EXERCISE GOAL: Write the listing out once more, identical to the original but without pictures.

LISTED ENTRIES:
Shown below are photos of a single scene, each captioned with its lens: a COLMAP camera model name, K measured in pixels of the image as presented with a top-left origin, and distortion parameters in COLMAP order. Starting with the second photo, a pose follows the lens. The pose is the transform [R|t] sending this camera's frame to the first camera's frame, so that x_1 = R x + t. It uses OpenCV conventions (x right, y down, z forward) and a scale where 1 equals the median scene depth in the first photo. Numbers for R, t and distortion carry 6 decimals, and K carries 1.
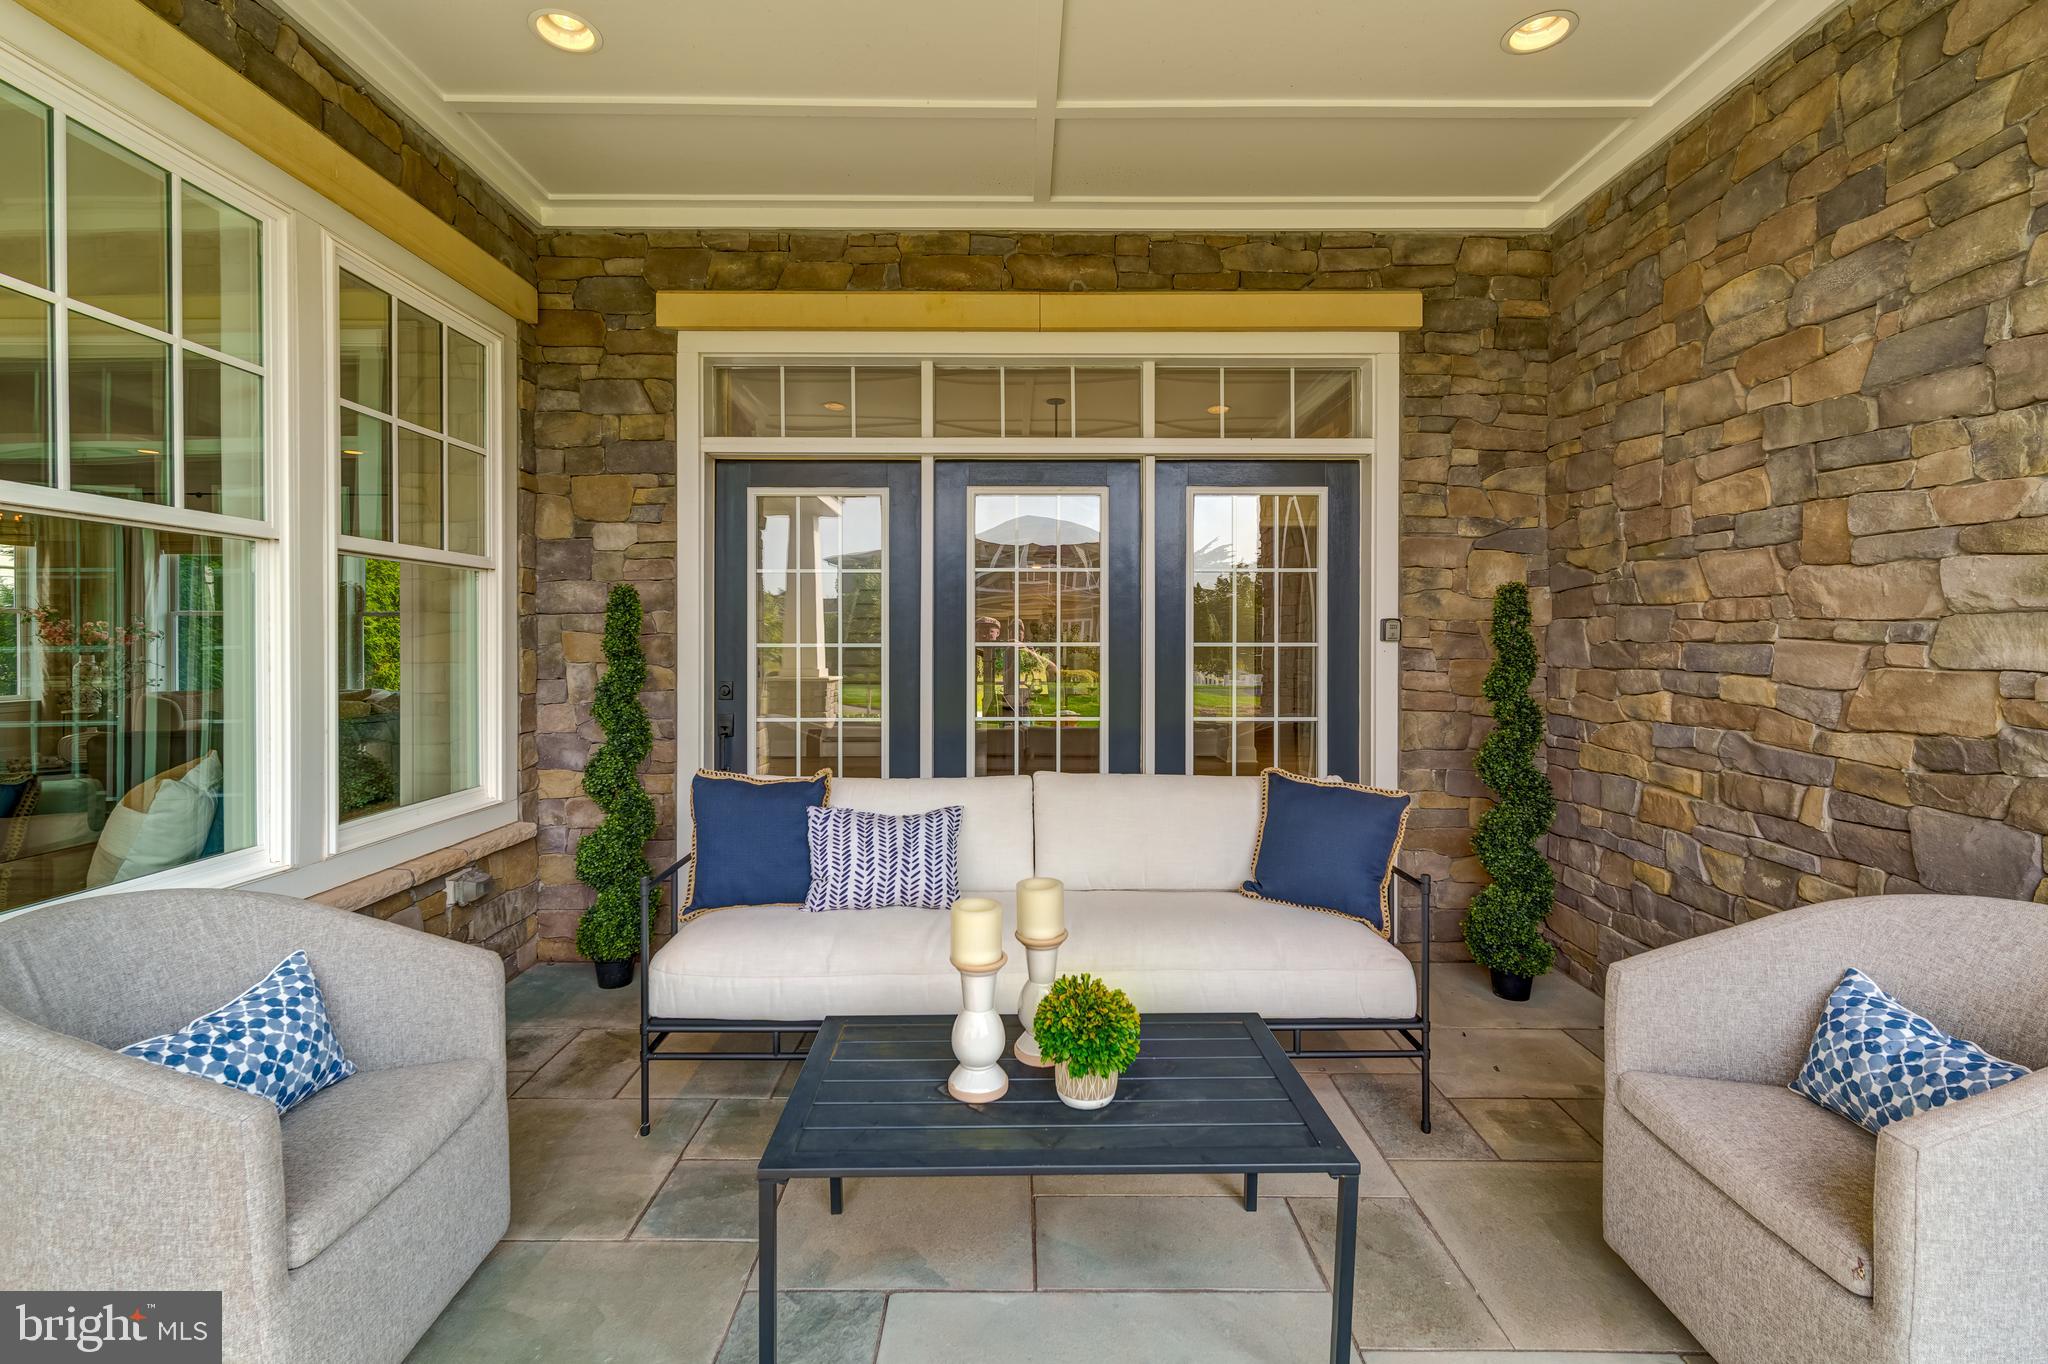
lens RADIAL K [[893.1, 0, 1046.4], [0, 893.1, 650.3], [0, 0, 1]] dist [0.003906, 0.000184]
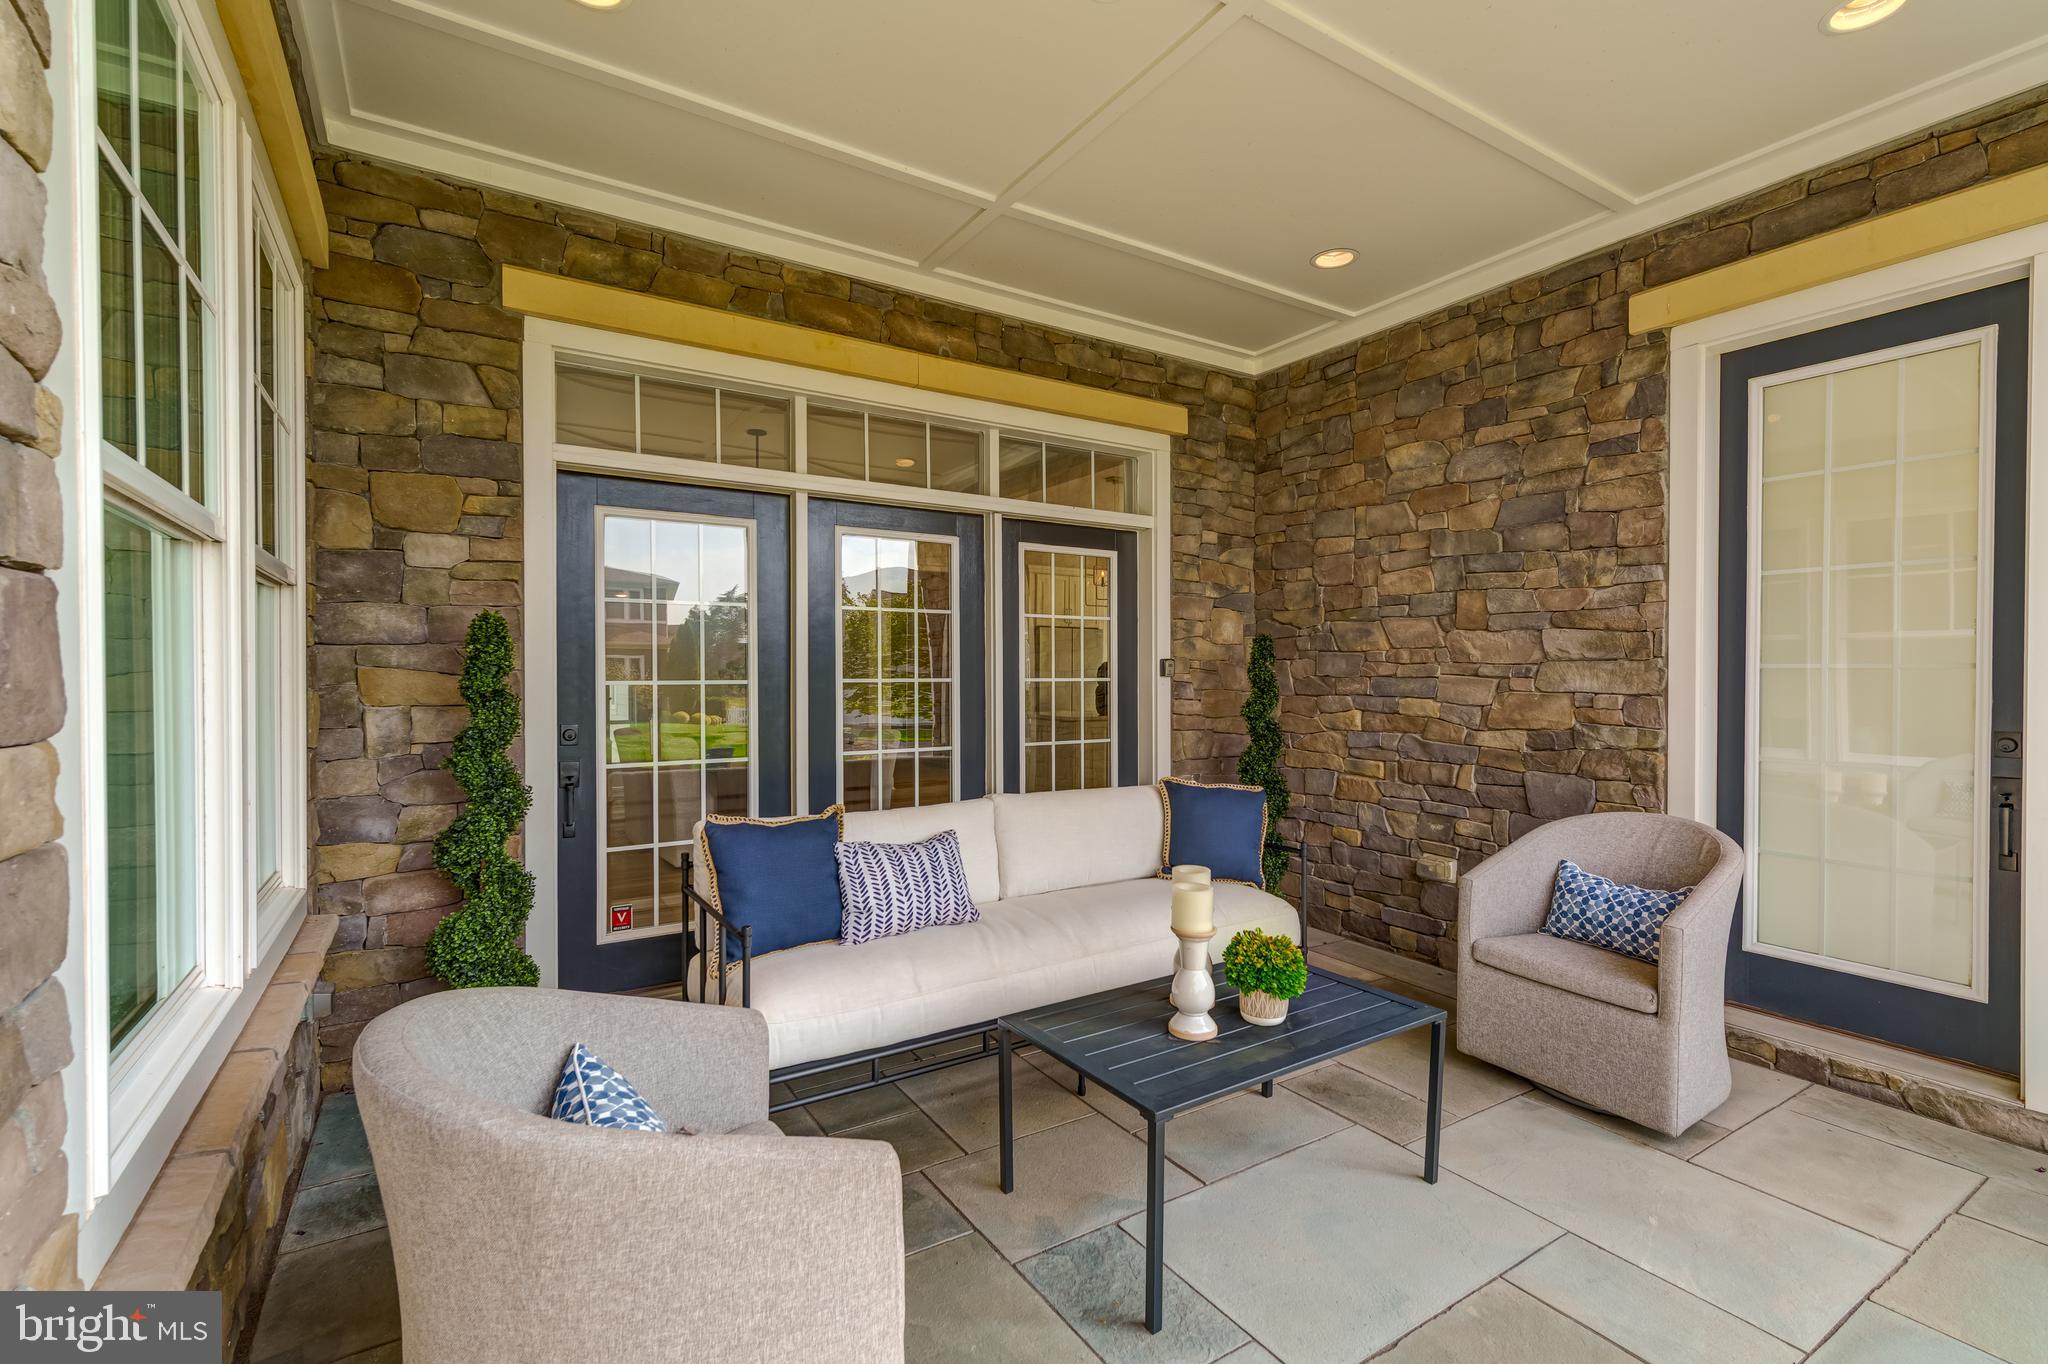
lens RADIAL K [[893.1, 0, 1021.7], [0, 893.1, 683.5], [0, 0, 1]] dist [0.003906, 0.000184]
pose [[0.849373, -0.006873, 0.527749, -0.591431], [0.007290, 0.999973, 0.001290, -0.004223], [-0.527743, 0.002752, 0.849399, 0.032130]]
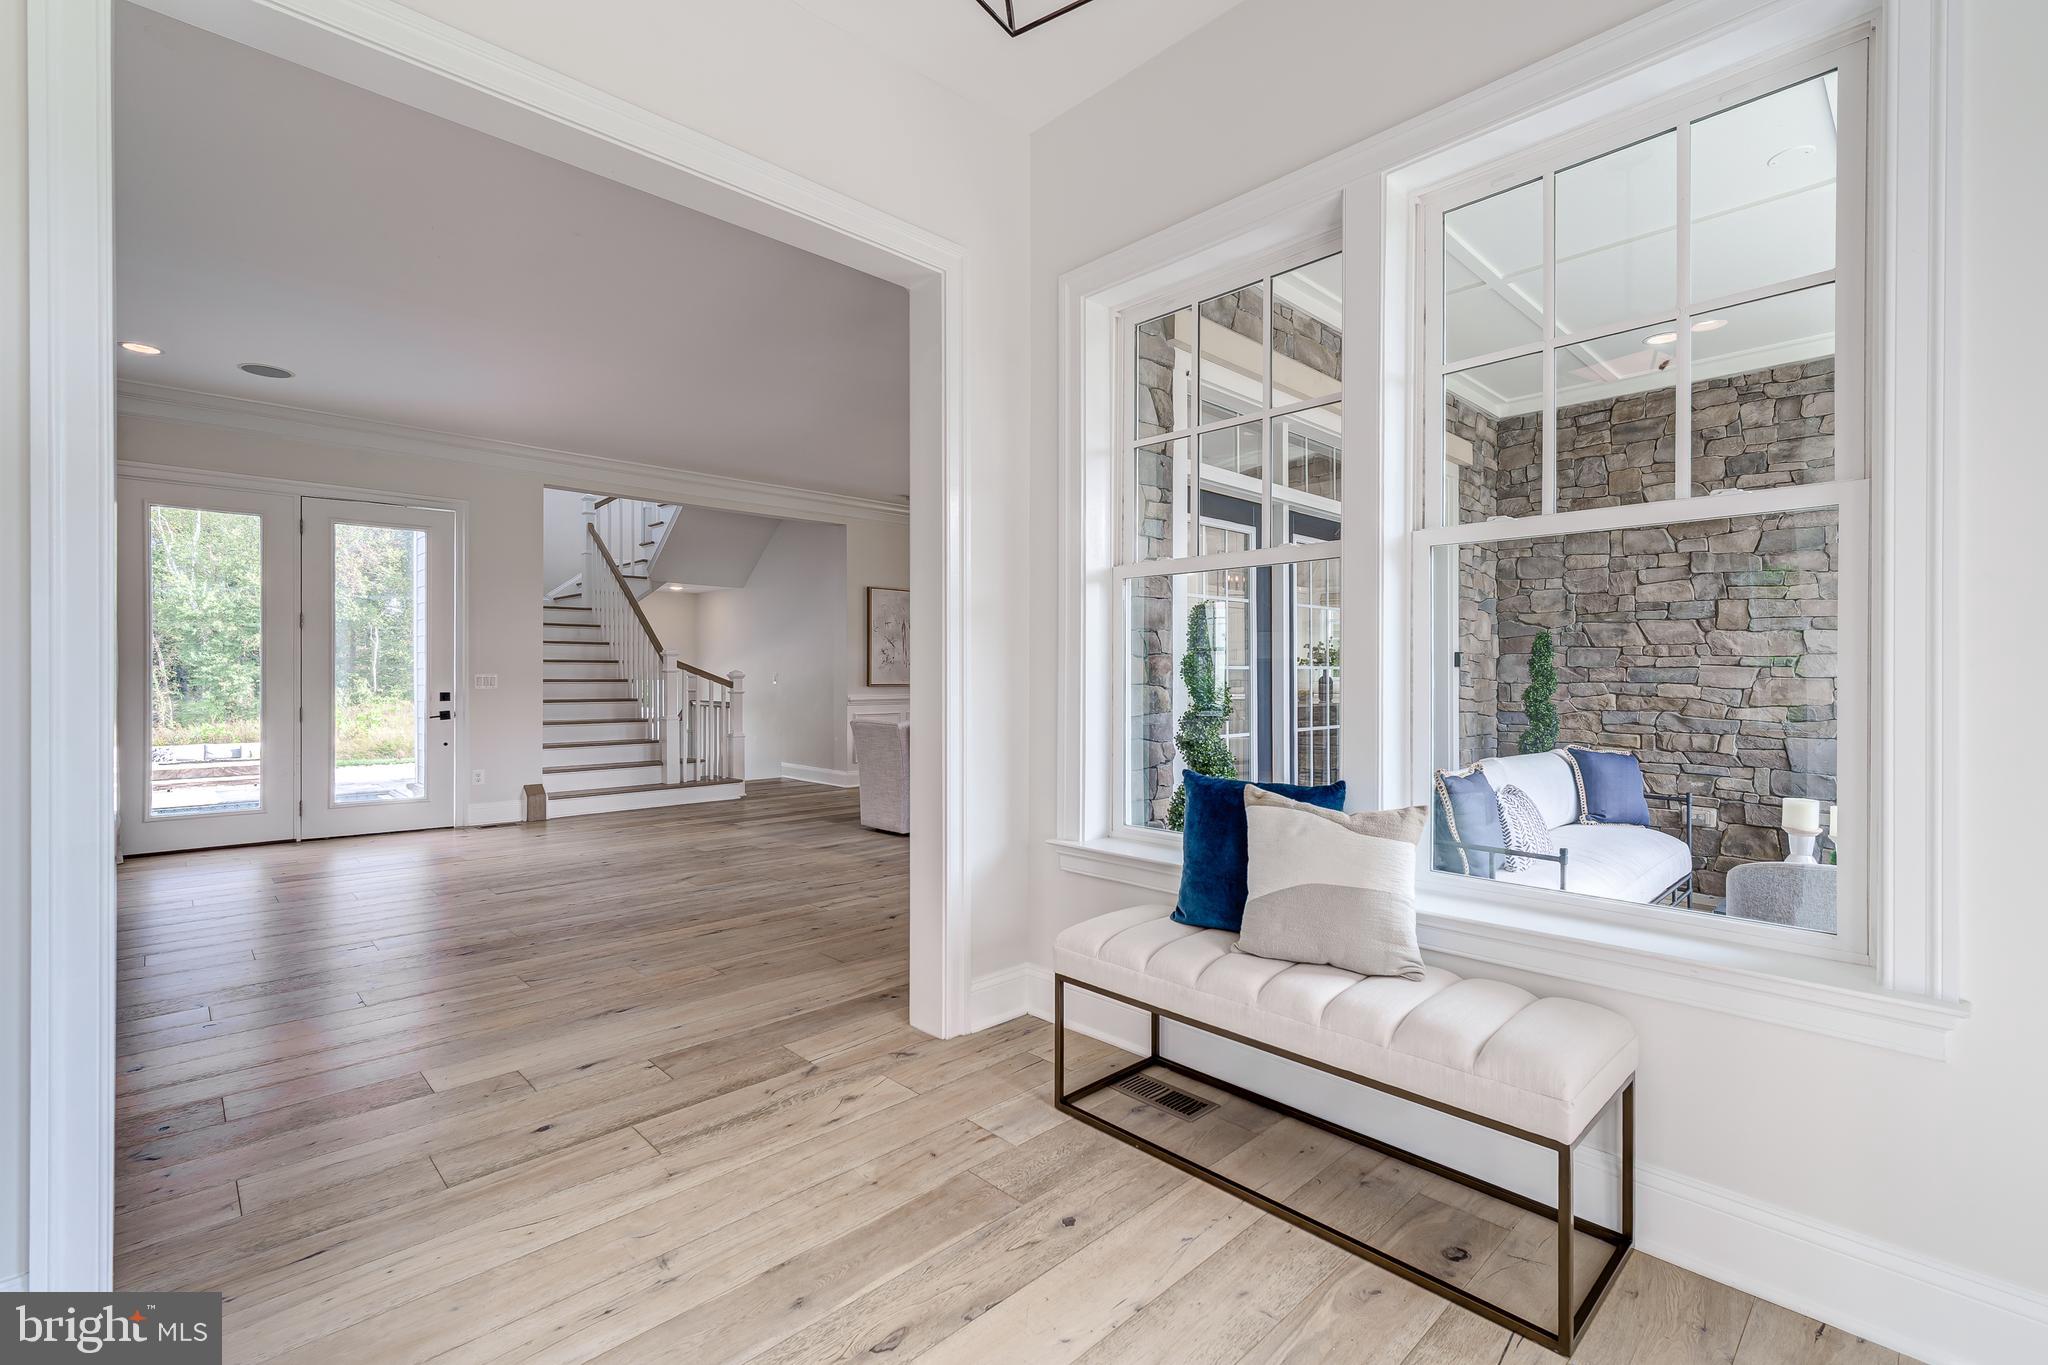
lens RADIAL K [[893.1, 0, 1008.1], [0, 893.1, 679.4], [0, 0, 1]] dist [0.003906, 0.000184]
pose [[0.725268, -0.005241, 0.688447, -1.556065], [0.008788, 0.999960, -0.001646, 0.008307], [-0.688411, 0.007243, 0.725285, 0.538450]]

RESULT OF THE EXERCISE:
Shown below are photos of a single scene, each captioned with its lens: a COLMAP camera model name, K measured in pixels of the image as presented with a top-left origin, and distortion parameters in COLMAP order. Starting with the second photo, a pose follows the lens. The pose is the transform [R|t] sending this camera's frame to the first camera's frame, so that x_1 = R x + t. It uses OpenCV conventions (x right, y down, z forward) and a scale where 1 equals the median scene depth in the first photo. Numbers for R, t and distortion carry 6 decimals, and K carries 1.
lens RADIAL K [[893.1, 0, 1046.4], [0, 893.1, 650.3], [0, 0, 1]] dist [0.003906, 0.000184]
lens RADIAL K [[893.1, 0, 1021.7], [0, 893.1, 683.5], [0, 0, 1]] dist [0.003906, 0.000184]
pose [[0.849373, -0.006873, 0.527749, -0.591431], [0.007290, 0.999973, 0.001290, -0.004223], [-0.527743, 0.002752, 0.849399, 0.032130]]
lens RADIAL K [[893.1, 0, 1008.1], [0, 893.1, 679.4], [0, 0, 1]] dist [0.003906, 0.000184]
pose [[0.725268, -0.005241, 0.688447, -1.556065], [0.008788, 0.999960, -0.001646, 0.008307], [-0.688411, 0.007243, 0.725285, 0.538450]]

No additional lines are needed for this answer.